日本で関心が高かった北朝鮮の核問題では、査察官が09年、北朝鮮から追放されて以来、IAEAは北の核関連施設へのアクセスを失った。ただ、IAEA査察局内に17年8月、北専属査察チームを設立し、いつでも査察に乗り出すことができる体制を構築していた。
天野氏にとって最大の衝撃は、トランプ大統領が18年5月8日、イラン核合意から離脱を表明したことだろう。核協議はイランと米英仏中露の国連安保理常任理事国にドイツが参加してウィーンで協議が続けられた。15年7月、包括的共同行動計画(JCPOA)で合意が実現したが、トランプ大統領は「イランの大量破壊兵器開発をストップできない」として、核合意から離脱を宣言した。
合意によりイランの核開発活動はIAEAの監視下に置かれた。遠心分離機数は1万9000基から約6000基に削減、ウラン濃縮度は3・67%までに制限(核兵器用には90%のウラン濃縮が必要)、濃縮済みウラン量を15年間で1万キロから300キロに削減するなどが明記されていたが、今月に入り、濃縮ウラン貯蔵量もウラン濃縮度も合意の制限を超えた。
IAEAはイランの核合意順守を検証する役割を果たしてきた。そして天野氏は理事会では「イランは核合意を順守している」と報告してきた。それに対し、トランプ米政権は、イランの合意順守をIAEA理事会で報告する天野氏に対し、IAEA高官のセクハラ問題をメディアにリークし、天野氏の指導力に疑問を呈するなど、圧力を行使してきた経緯がある。
天野氏は事務局長就任直後、「米追従事務局長」と加盟国の一部からレッテルを貼られてきたが、イランの核合意維持に毅然とした態度で取り組む天野氏に対し、加盟国の間で「天野氏の株」が高まった。皮肉にも、トランプ氏のイラン核合意離脱表明は天野氏の評価を高める契機となった。
昨年のIAEA年次総会でイランのサレヒ原子力庁長官は、欠席した天野氏に言及し、「ハードワーカーの事務局長の快癒を願う」と述べていた。何度もテヘランまで足を運び、現地視察を行ってきた天野氏の言動を、イランは最も評価していた。

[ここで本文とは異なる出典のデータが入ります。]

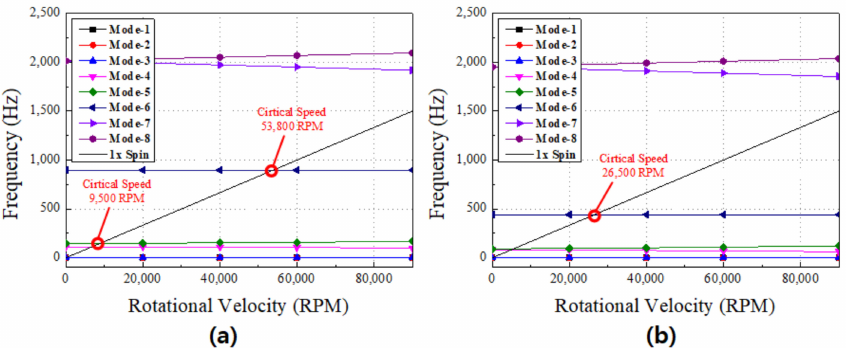
Figure 9. Critical speed analysis results of two different rotors ( a ) solid shaft, ( b ) hollow shaft.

天野氏の10年間の歩みで忘れてならないことは、11年3月の福島第1原発事故を受けて、IAEAが主導して「原子力安全に関する行動計画」を作成し、事故の教訓をまとめ、原発の安全性強化で大きな役割を果たしたことだ。その背後に母国・日本の原発事故に心を痛めた天野氏の懸命な外交があった。日本政府は天野氏の献身的な努力に感謝しなければならない。